The range of motion at discharge, 1 week, and at monthly intervals for 6 months obtained with CPM and with supervised active motion was not statistically different. The patients in the CPM device and those undergoing active motion did not have a deleterious effect on the stability of the knee joint after ACL reconstruction. Neither method altered the postoperative bleeding, usage of analgesics, or length of hospital stay. This study demonstrates that the use of CPM during the first 30 days after ACL reconstruction was similar to supervised active motion in reestablishing the range of motion, neither protocol had deleterious effects on stability. The CPM device did add an additional cost to the patient’s treatment.
The authors thank Tim Simon, Dennis Kunishima, and Andrew Einhorn for technical assistance and Sutter Corporation for partial research funding.
Kenneth E. DeHaven, MD, Rochester, New York: This paper by Doctors Rosen, Jackson, and Atwell is a good example of the type of clinical research needed to provide a more scientific basis for our treatment programs in sports medicine. The authors have carried out a prospective randomized study to answer a pertinent clinical question: does the addition of CPM to the postoperative rehabilitation protocol have any effect on stability or range of motion following ACL reconstruction?
In my opinion, the authors’ conclusions are supported by the data they have presented. The take-home message is that the routine use of postoperative CPM did not improve results compared to their protocol of early mobilization and supervised physical therapy. The fact that the supervised physical therapy was also cost effective compared to CPM is significant as we seek means to control the cost of health care without compromising quality.

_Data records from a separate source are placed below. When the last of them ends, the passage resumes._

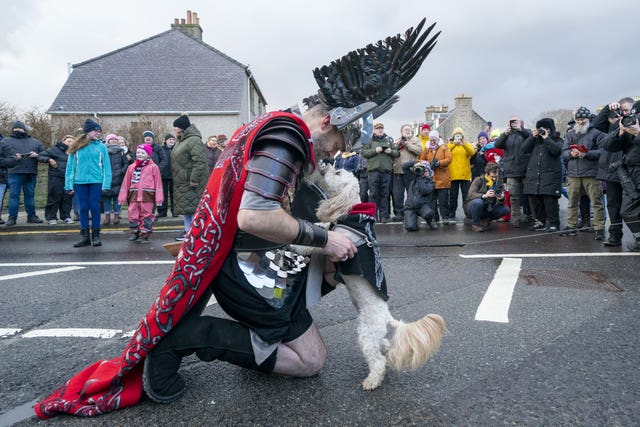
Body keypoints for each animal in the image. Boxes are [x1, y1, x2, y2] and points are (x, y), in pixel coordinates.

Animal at [304, 165, 444, 392]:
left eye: (338, 173)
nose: (325, 164)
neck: (354, 212)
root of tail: (387, 317)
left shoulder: (339, 245)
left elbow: (320, 242)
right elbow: (324, 226)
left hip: (366, 334)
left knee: (377, 360)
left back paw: (372, 381)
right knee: (383, 347)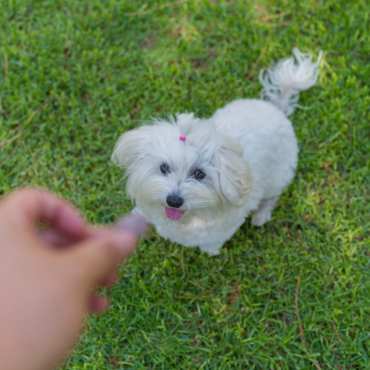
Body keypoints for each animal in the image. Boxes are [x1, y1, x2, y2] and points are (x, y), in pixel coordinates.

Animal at [111, 48, 322, 254]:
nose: (173, 200)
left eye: (199, 174)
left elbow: (211, 244)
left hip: (279, 176)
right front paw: (137, 215)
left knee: (271, 197)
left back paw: (261, 215)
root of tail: (275, 106)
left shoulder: (221, 230)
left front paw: (210, 252)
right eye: (164, 168)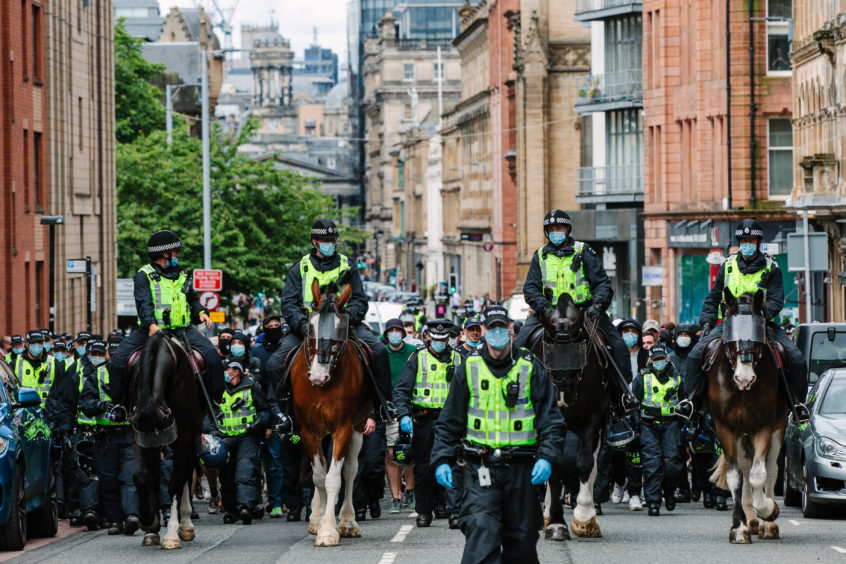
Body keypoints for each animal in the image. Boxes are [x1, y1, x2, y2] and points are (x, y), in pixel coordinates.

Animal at [290, 280, 372, 548]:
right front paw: (320, 523)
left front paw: (329, 530)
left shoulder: (343, 428)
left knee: (350, 470)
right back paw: (315, 517)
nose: (317, 376)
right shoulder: (308, 430)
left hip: (357, 427)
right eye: (311, 325)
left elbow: (334, 477)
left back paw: (346, 521)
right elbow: (318, 476)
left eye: (340, 328)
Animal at [528, 294, 608, 540]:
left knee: (592, 466)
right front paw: (555, 522)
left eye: (578, 346)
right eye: (550, 348)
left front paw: (584, 518)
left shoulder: (593, 417)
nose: (564, 396)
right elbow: (552, 467)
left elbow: (585, 462)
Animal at [704, 288, 792, 544]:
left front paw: (769, 510)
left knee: (770, 469)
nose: (744, 379)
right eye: (732, 339)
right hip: (741, 436)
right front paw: (739, 527)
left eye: (756, 337)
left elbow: (758, 474)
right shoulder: (724, 428)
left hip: (776, 429)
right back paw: (751, 521)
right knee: (744, 468)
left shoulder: (764, 427)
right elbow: (736, 476)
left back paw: (766, 524)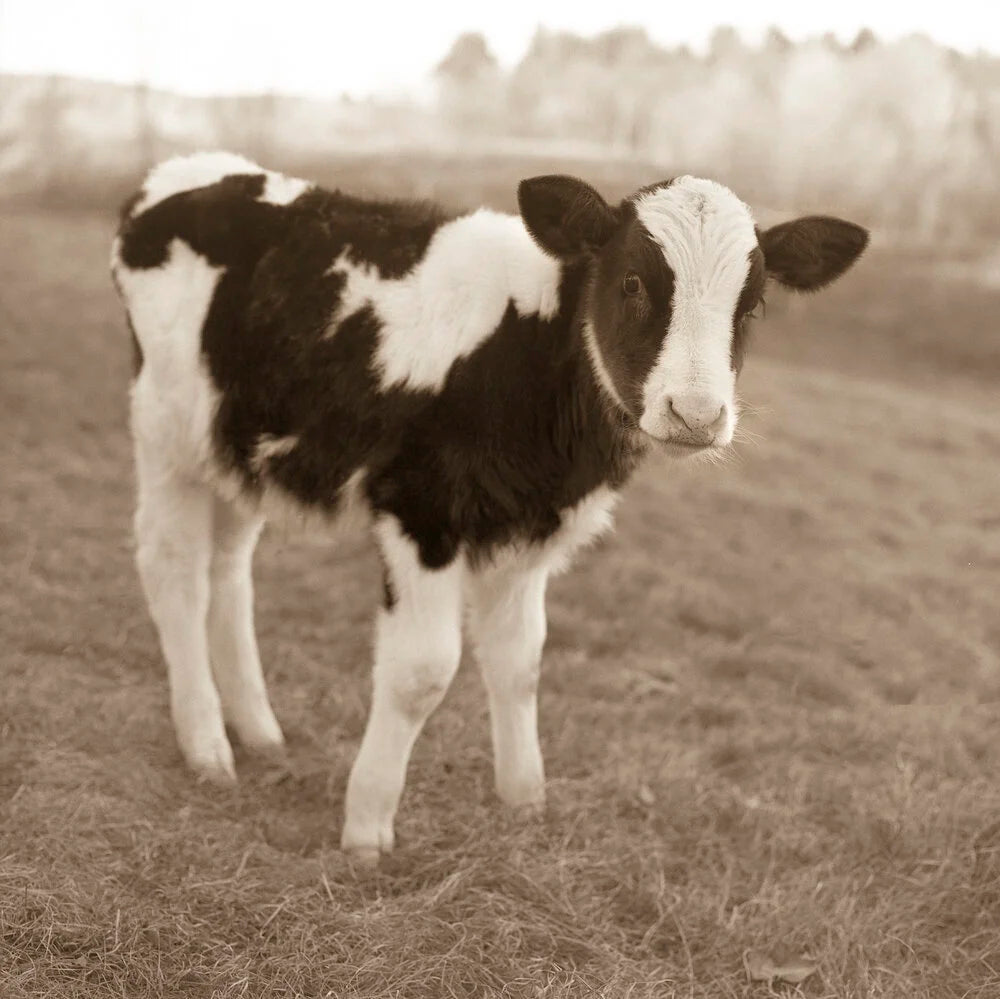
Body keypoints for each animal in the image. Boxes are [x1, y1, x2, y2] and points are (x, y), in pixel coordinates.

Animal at [110, 152, 867, 863]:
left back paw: (258, 728)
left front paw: (523, 800)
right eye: (632, 283)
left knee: (230, 570)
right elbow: (421, 673)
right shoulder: (424, 512)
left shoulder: (530, 526)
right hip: (166, 429)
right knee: (174, 570)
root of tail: (185, 171)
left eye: (753, 306)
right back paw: (207, 743)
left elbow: (521, 660)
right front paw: (367, 825)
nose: (698, 414)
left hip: (237, 450)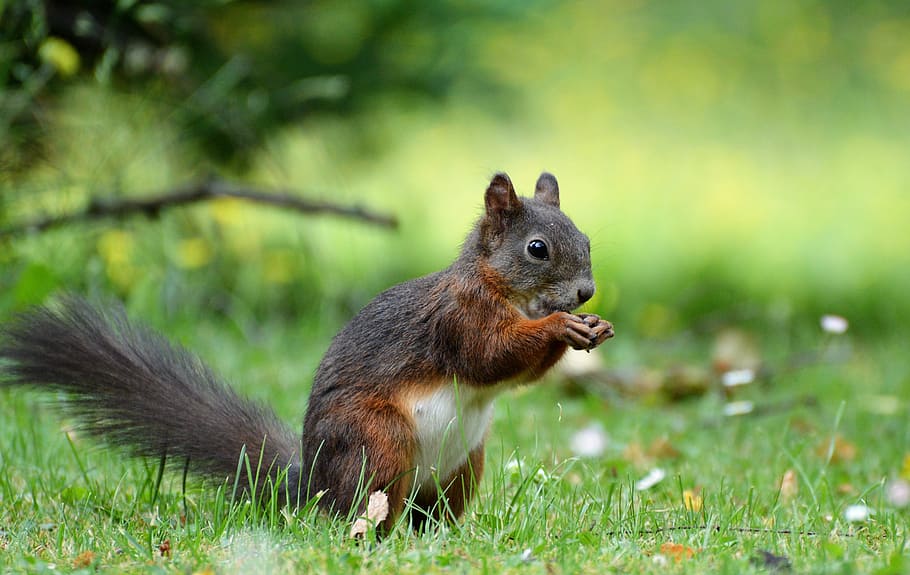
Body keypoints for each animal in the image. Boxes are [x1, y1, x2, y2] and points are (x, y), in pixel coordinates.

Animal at [0, 172, 613, 531]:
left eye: (586, 240)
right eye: (537, 249)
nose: (586, 293)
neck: (500, 289)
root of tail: (313, 488)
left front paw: (592, 326)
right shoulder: (457, 319)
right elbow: (490, 356)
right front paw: (562, 326)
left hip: (464, 466)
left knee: (429, 514)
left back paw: (442, 540)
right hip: (376, 442)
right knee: (367, 509)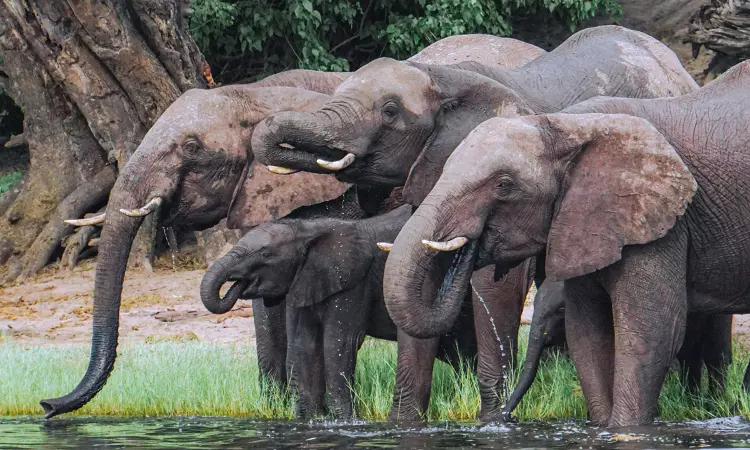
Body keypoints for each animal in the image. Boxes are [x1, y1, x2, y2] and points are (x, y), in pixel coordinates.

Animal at [502, 281, 734, 421]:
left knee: (715, 352)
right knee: (691, 354)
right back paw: (693, 401)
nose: (509, 417)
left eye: (561, 311)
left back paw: (714, 404)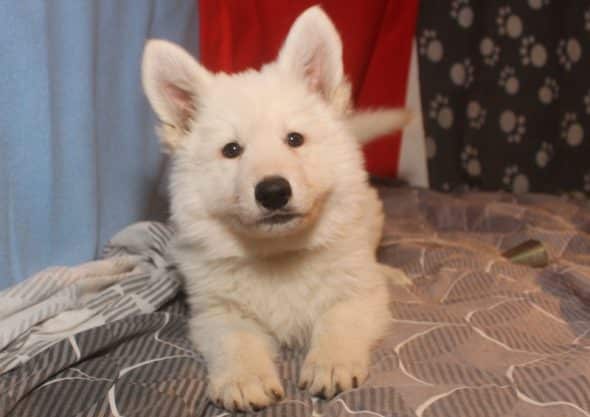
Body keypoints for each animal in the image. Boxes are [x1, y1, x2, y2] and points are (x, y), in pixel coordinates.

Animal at [143, 5, 412, 410]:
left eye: (294, 139)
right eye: (232, 150)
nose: (272, 192)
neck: (278, 254)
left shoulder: (360, 298)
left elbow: (339, 320)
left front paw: (331, 363)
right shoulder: (215, 313)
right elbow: (236, 341)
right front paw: (245, 378)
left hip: (371, 217)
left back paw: (391, 273)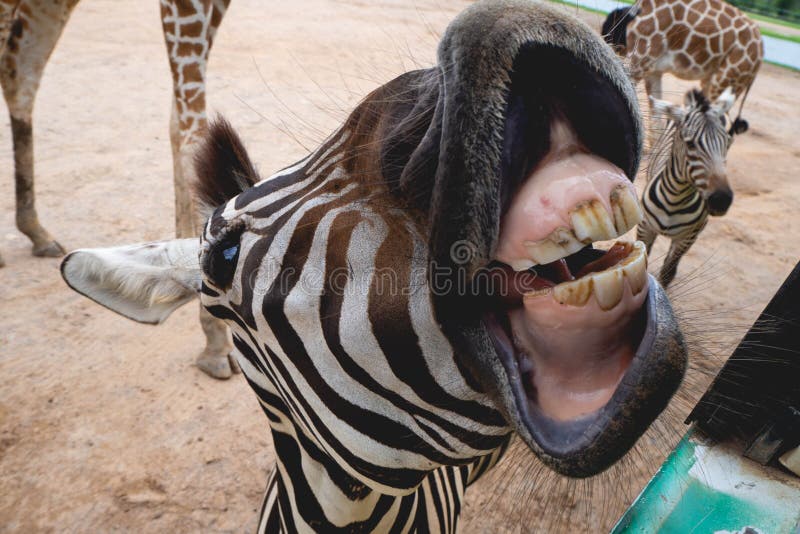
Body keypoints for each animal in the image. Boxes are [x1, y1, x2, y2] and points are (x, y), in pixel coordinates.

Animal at [637, 88, 737, 288]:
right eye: (690, 144)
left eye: (727, 143)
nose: (722, 200)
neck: (675, 199)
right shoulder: (645, 228)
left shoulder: (687, 238)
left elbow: (668, 273)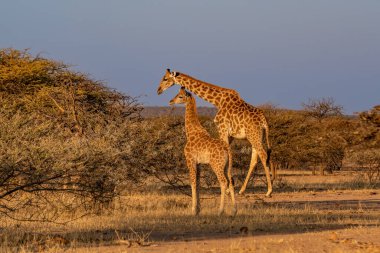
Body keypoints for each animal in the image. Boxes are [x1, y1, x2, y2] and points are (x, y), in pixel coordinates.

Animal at [157, 69, 274, 198]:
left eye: (165, 78)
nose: (158, 90)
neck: (217, 101)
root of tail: (264, 121)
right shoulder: (229, 135)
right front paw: (229, 188)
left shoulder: (222, 128)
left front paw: (226, 189)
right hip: (255, 137)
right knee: (255, 159)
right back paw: (242, 190)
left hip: (254, 136)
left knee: (263, 155)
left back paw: (269, 191)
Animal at [170, 87, 236, 215]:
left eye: (180, 96)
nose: (171, 101)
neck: (190, 132)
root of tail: (227, 148)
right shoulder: (199, 163)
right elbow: (198, 183)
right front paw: (198, 210)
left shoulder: (190, 160)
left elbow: (192, 182)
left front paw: (193, 210)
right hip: (227, 166)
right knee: (231, 181)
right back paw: (234, 211)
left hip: (216, 165)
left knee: (223, 182)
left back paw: (220, 211)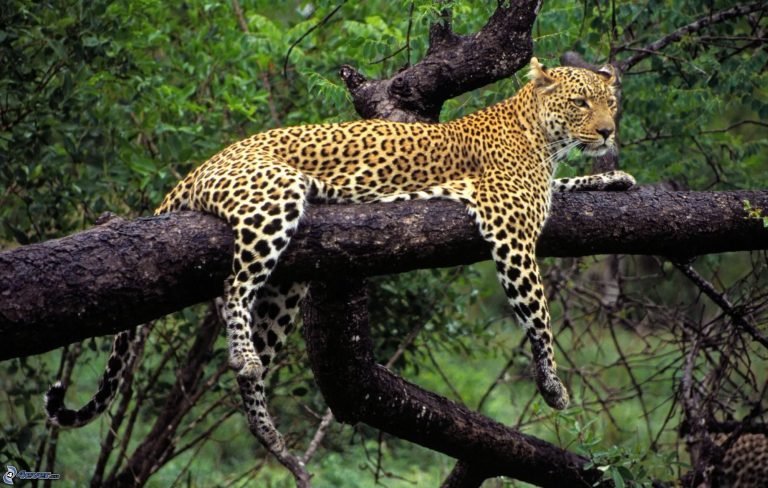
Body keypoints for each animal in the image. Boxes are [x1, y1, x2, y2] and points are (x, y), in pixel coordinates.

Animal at [45, 57, 635, 468]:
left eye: (611, 102)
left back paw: (267, 430)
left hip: (285, 287)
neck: (540, 133)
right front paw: (552, 384)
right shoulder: (509, 225)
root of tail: (201, 166)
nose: (608, 131)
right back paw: (244, 357)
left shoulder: (537, 194)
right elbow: (539, 315)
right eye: (581, 103)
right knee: (234, 286)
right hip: (273, 199)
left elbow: (571, 185)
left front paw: (615, 177)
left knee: (254, 340)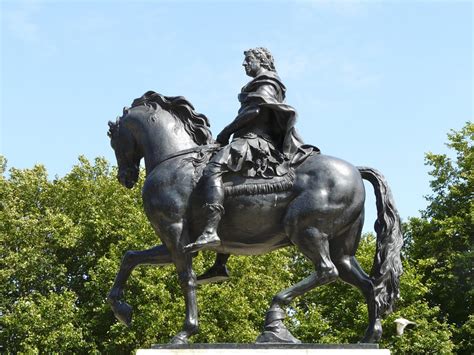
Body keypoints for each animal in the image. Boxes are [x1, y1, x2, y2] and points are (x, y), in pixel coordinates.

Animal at [105, 91, 402, 344]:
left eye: (114, 139)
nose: (125, 177)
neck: (176, 160)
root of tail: (355, 171)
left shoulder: (174, 232)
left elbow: (185, 278)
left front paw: (184, 332)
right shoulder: (174, 241)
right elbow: (130, 257)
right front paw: (121, 309)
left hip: (304, 229)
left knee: (327, 270)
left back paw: (275, 315)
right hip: (343, 246)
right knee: (367, 284)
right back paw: (369, 337)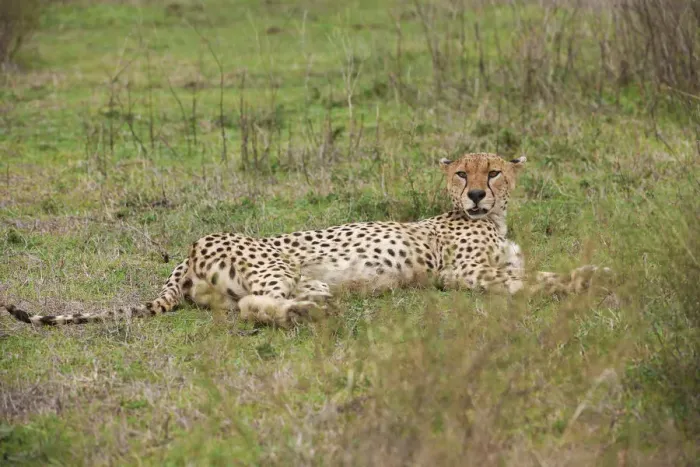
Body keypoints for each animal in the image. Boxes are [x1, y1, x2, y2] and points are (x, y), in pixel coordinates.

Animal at [3, 153, 608, 328]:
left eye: (494, 172)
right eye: (463, 174)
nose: (478, 194)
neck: (491, 220)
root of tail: (190, 248)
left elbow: (533, 272)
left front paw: (587, 274)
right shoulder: (463, 273)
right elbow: (530, 280)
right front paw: (583, 280)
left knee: (251, 304)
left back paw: (315, 304)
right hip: (276, 265)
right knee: (252, 305)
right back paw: (305, 311)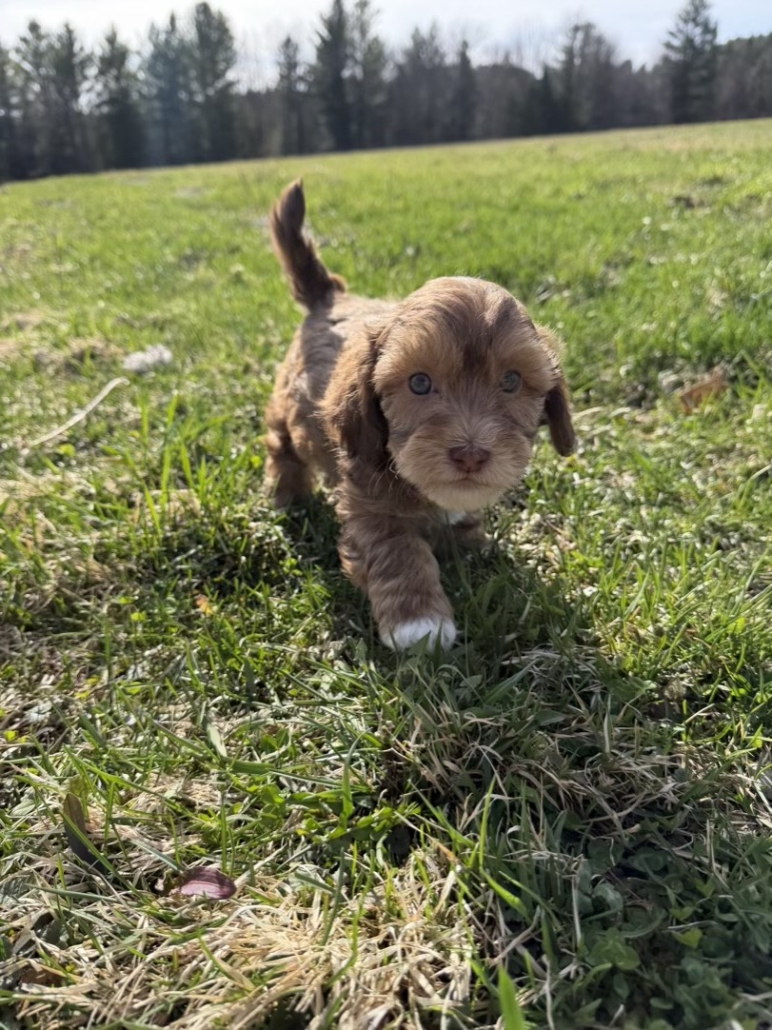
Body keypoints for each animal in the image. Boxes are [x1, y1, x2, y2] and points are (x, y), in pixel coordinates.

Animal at [264, 180, 575, 651]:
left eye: (511, 381)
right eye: (419, 383)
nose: (470, 455)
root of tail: (329, 294)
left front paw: (472, 540)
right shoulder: (370, 503)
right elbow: (397, 549)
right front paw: (419, 623)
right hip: (287, 405)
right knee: (281, 444)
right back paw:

It is important to emphasize, however, that this study also found that the use of CPM did not cause increased bleeding and had no deleterious effect on stability. This is reassuring for those who choose to use CPM in selected cases. I hope the authors will present their opinions about those specific circumstances in which they feel that the use of CPM is reasonable and might be expected to be beneficial.
Author’s Reply: In response to Dr. DeHaven’s request for specific circumstances in which we feel CPM is beneficial, we use it routinely in patients who undergo lysis of adhesions and intracondylar notch debridement after ACL reconstructions. These patients can be quite refractory and during the immediate postoperative period we feel CPM use has been beneficial.
The patient’s satisfaction with and perceived benefit from the use of CPM can not be underestimated. We had three physicians who refused to participate in this randomized study because they did not want to take the chance that they would be excluded from use of the CPM. The marketing and potential financial profit for the suppliers of these devices has resulted in considerable “hype” among patients. I have patients who come to the office planning to have an ACL reconstruction who want to know if I will be using a CPM postoperatively. They are using this aspect of their treatment to help select their surgeon. While we do not feel a CPM is detrimental to a well-placed graft, we do wish to point out there are still acceptable alternatives to achieve a successful outcome.